La Cour suprême de la Nouvelle-Zélande a tranché : un homme accusé d’avoir assassiné une jeune prostituée, en 2009 à Shanghai, pourra être extradé vers la Chine. Une décision sans précédent en Nouvelle-Zélande, qui n’a pas signé un accord d’extradition avec la Chine. Même si d’autres pays dans le monde ont signé de tels accords, les extraditions vers la Chine restent extrêmement rares.

Après douze ans de procédures, la voie pour une extradition de Kyung Yup Kim est libre. Accusé de meurtre, l’homme d’origine coréenne vit depuis 2016 en liberté conditionnelle avec un bracelet électronique. Désormais, il risque à tout second l’expulsion vers la Chine.

En Chine, 99% des accusés sont condamnés et la torture est monnaie courante. Le pays détient aussi le file mondial des condamnations à mort. Autant d’arguments mis en avant par ses avocats, qui n’ont pourtant pas convaincu la plus haute jurisprudence néo-zélandaise.

Les juges font valoir que les autorités chinoises se sont engagées à emprisonner Kyung Yup Kim à Shanghai, où un représentant du consulat néo-zélandais pourrait lui rendre visite toutes les 48 heures, le temps que son cas soit examiné.

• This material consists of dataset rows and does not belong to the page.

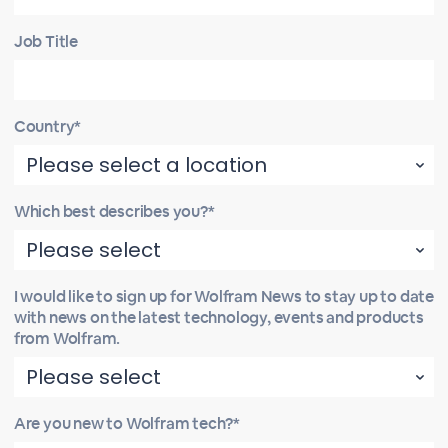
Job Title
Country*
Which best describes you?*
I would like to sign up for Wolfram News to stay up to date
with news on the latest technology, events and products
from Wolfram.
Are you new to Wolfram tech?*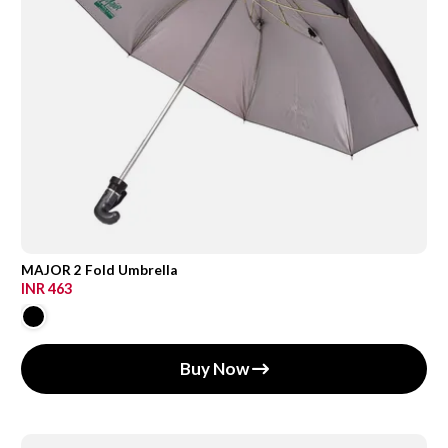
MAJOR 2 Fold Umbrella
INR 463
Buy Now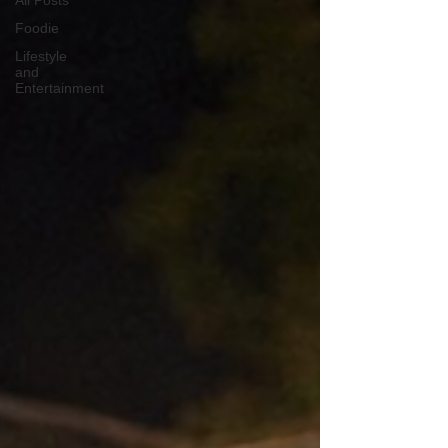
All Posts
Foodie
Lifestyle
and
Entertainment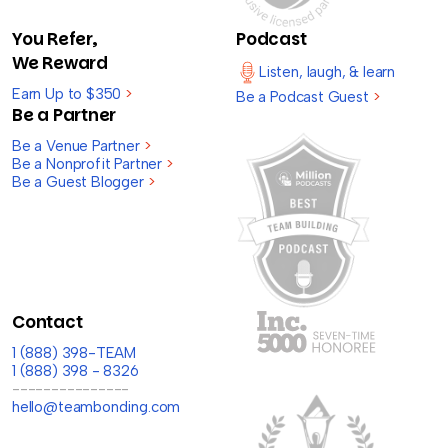
You Refer,
Podcast
We Reward
Listen, laugh, & learn
Earn Up to $350
>
Be a Podcast Guest
>
Be a Partner
Be a Venue Partner
>
Be a Nonprofit Partner
>
Be a Guest Blogger
>
Contact
1 (888) 398-TEAM
1 (888) 398 - 8326
---------------
hello@teambonding.com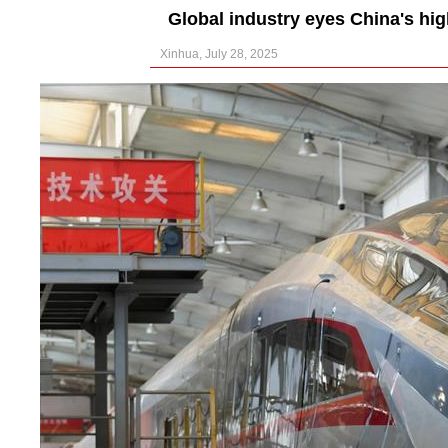
Global industry eyes China's high
Xinhua, July 28, 2025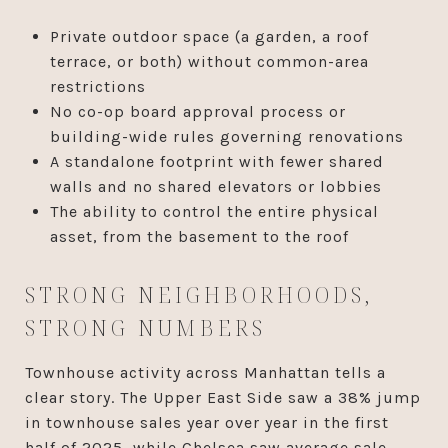
Private outdoor space (a garden, a roof
terrace, or both) without common-area
restrictions
No co-op board approval process or
building-wide rules governing renovations
A standalone footprint with fewer shared
walls and no shared elevators or lobbies
The ability to control the entire physical
asset, from the basement to the roof
STRONG NEIGHBORHOODS,
STRONG NUMBERS
Townhouse activity across Manhattan tells a
clear story. The Upper East Side saw a 38% jump
in townhouse sales year over year in the first
half of 2025, while Chelsea saw average sale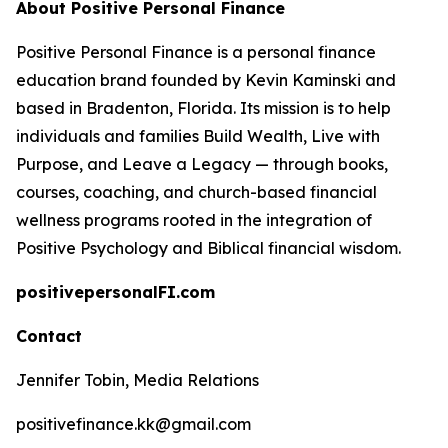
About Positive Personal Finance
Positive Personal Finance is a personal finance
education brand founded by Kevin Kaminski and
based in Bradenton, Florida. Its mission is to help
individuals and families Build Wealth, Live with
Purpose, and Leave a Legacy — through books,
courses, coaching, and church-based financial
wellness programs rooted in the integration of
Positive Psychology and Biblical financial wisdom.
positivepersonalFI.com
Contact
Jennifer Tobin, Media Relations
positivefinance.kk@gmail.com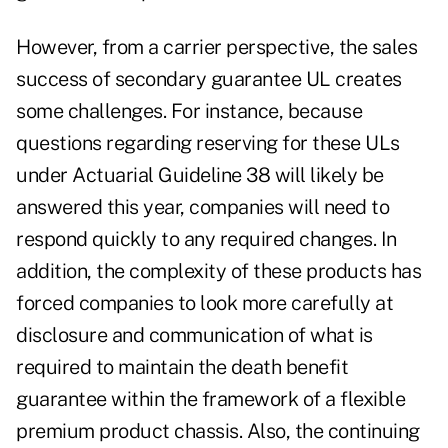
However, from a carrier perspective, the sales
success of secondary guarantee UL creates
some challenges. For instance, because
questions regarding reserving for these ULs
under Actuarial Guideline 38 will likely be
answered this year, companies will need to
respond quickly to any required changes. In
addition, the complexity of these products has
forced companies to look more carefully at
disclosure and communication of what is
required to maintain the death benefit
guarantee within the framework of a flexible
premium product chassis. Also, the continuing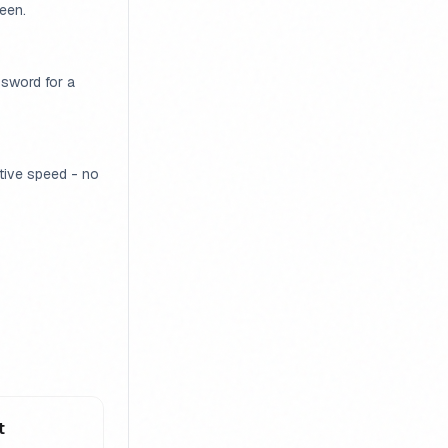
een.
ssword for a
ative speed - no
t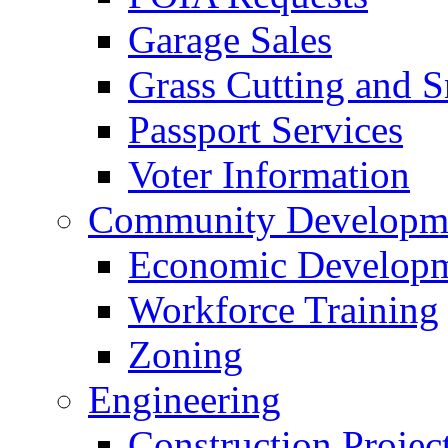
Garage Sales
Grass Cutting and
Passport Services
Voter Information
Community Developme
Economic Developme
Workforce Training
Zoning
Engineering
Construction Projec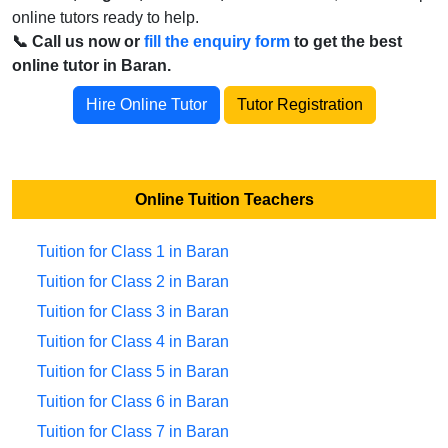
online tutors ready to help.
📞 Call us now or
fill the enquiry form
to get the best
online tutor in Baran.
Hire Online Tutor
Tutor Registration
Online Tuition Teachers
Tuition for Class 1 in Baran
Tuition for Class 2 in Baran
Tuition for Class 3 in Baran
Tuition for Class 4 in Baran
Tuition for Class 5 in Baran
Tuition for Class 6 in Baran
Tuition for Class 7 in Baran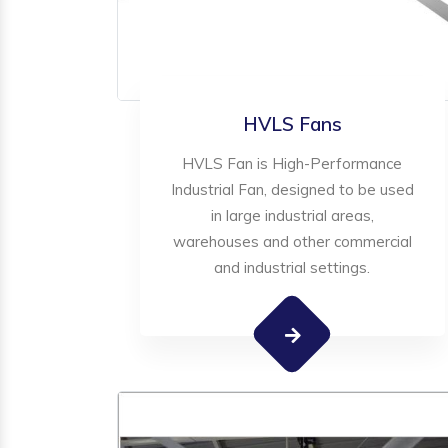
HVLS Fans
HVLS Fan is High-Performance
Industrial Fan, designed to be used
in large industrial areas,
warehouses and other commercial
and industrial settings.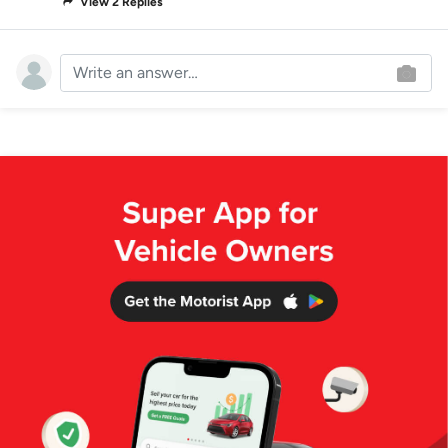
View 2 Replies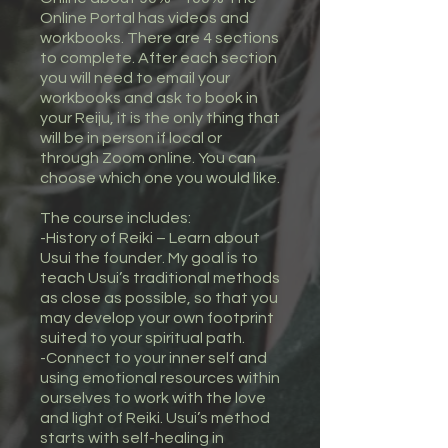
Online Portal has videos and
workbooks. There are 4 sections
to complete. After each section
you will need to email your
workbooks and ask to book in
your Reiju, it is the only thing that
will be in person if local or
through Zoom online. You can
choose which one you would like.
The course includes:
-History of Reiki – Learn about
Usui the founder. My goal is to
teach Usui’s traditional methods
as close as possible, so that you
may develop your own footprint
suited to your spiritual path.
-Connect to your inner self and
using emotional resources within
ourselves to work with the love
and light of Reiki. Usui’s method
starts with self-healing in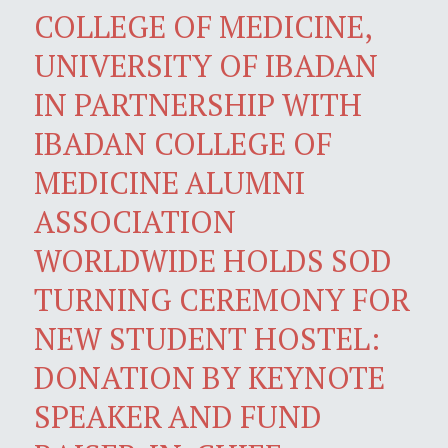
COLLEGE OF MEDICINE,
UNIVERSITY OF IBADAN
IN PARTNERSHIP WITH
IBADAN COLLEGE OF
MEDICINE ALUMNI
ASSOCIATION
WORLDWIDE HOLDS SOD
TURNING CEREMONY FOR
NEW STUDENT HOSTEL:
DONATION BY KEYNOTE
SPEAKER AND FUND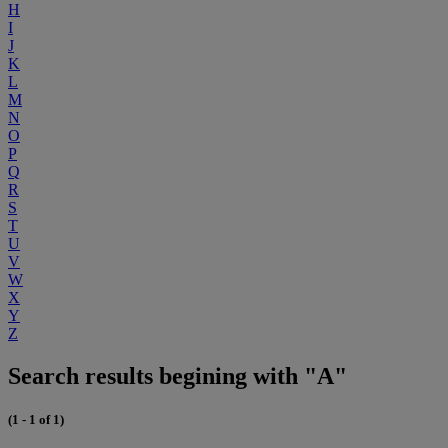
H
I
J
K
L
M
N
O
P
Q
R
S
T
U
V
W
X
Y
Z
Search results begining with "A"
(1 - 1 of 1)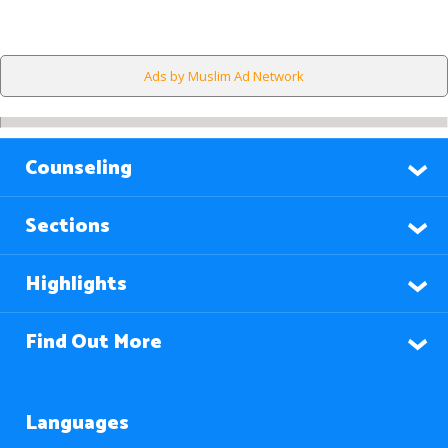
Ads by Muslim Ad Network
Counseling
Sections
Highlights
Find Out More
Languages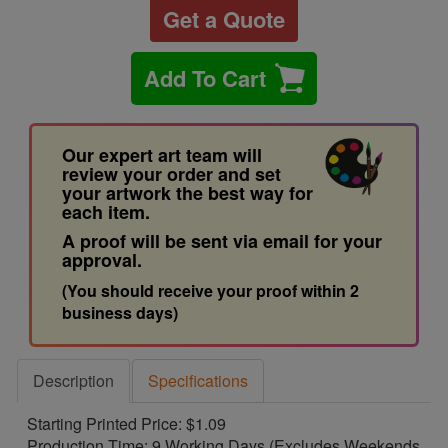
Get a Quote
Add To Cart
Our expert art team will
review your order and set
your artwork the best way for
each item.
A proof will be sent via email for your
approval.
(You should receive your proof within 2
business days)
Description
Specifications
Starting Printed Price: $1.09
Production Time: 9 Working Days (Excludes Weekends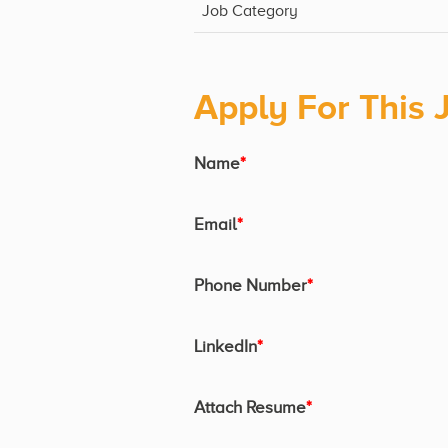
Job Category
Apply For This 
Name
*
Email
*
Phone Number
*
LinkedIn
*
Attach Resume
*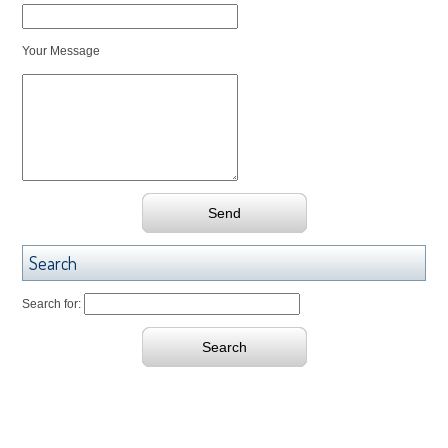
Your Message
Search
Search for: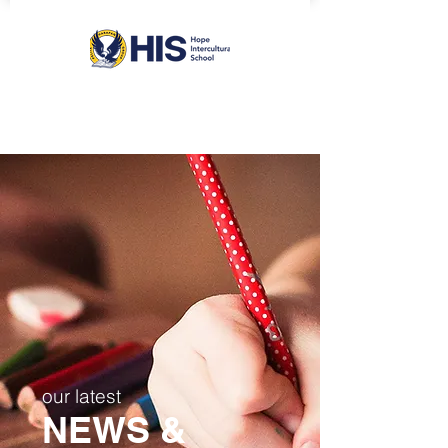
our latest
NEWS &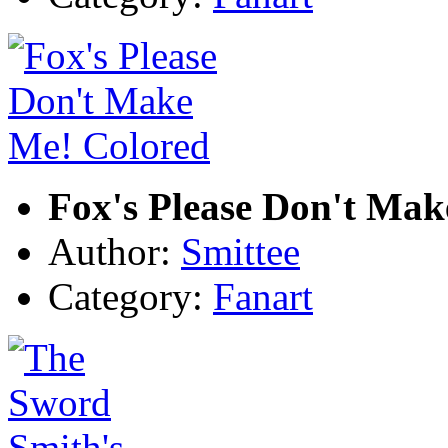
Fox's Please Don't Mak
Author:
Smittee
Category:
Fanart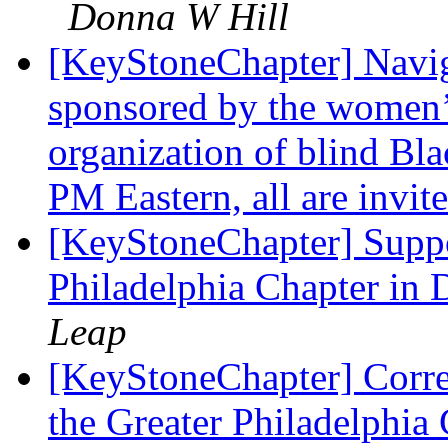
Donna W Hill
[KeyStoneChapter] Naviga
sponsored by the women’s
organization of blind Bla
PM Eastern, all are invit
[KeyStoneChapter] Suppo
Philadelphia Chapter in
Leap
[KeyStoneChapter] Corre
the Greater Philadelphi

Pékin a également promis des soins médicaux adéquats pour cet homme atteint d’une tumeur au cerveau, selon ses avocats.

Des promesses auxquelles ces derniers disent ne pas croire. Comme l’ONG Human Rights Watch, les défenseurs de Kim fustigent un verdict sans précédent et annoncent qu’ils contacteront la Fee des droits de l’homme des Nations unies avec cet objectif : éviter à tout prix l’expulsion de Kyung Yup Kim.

►Archive : Peine de mort, la Chine condamne et exécute toujours (2016)

Supply hyperlink

Leave a Reply

Your email address will not be published.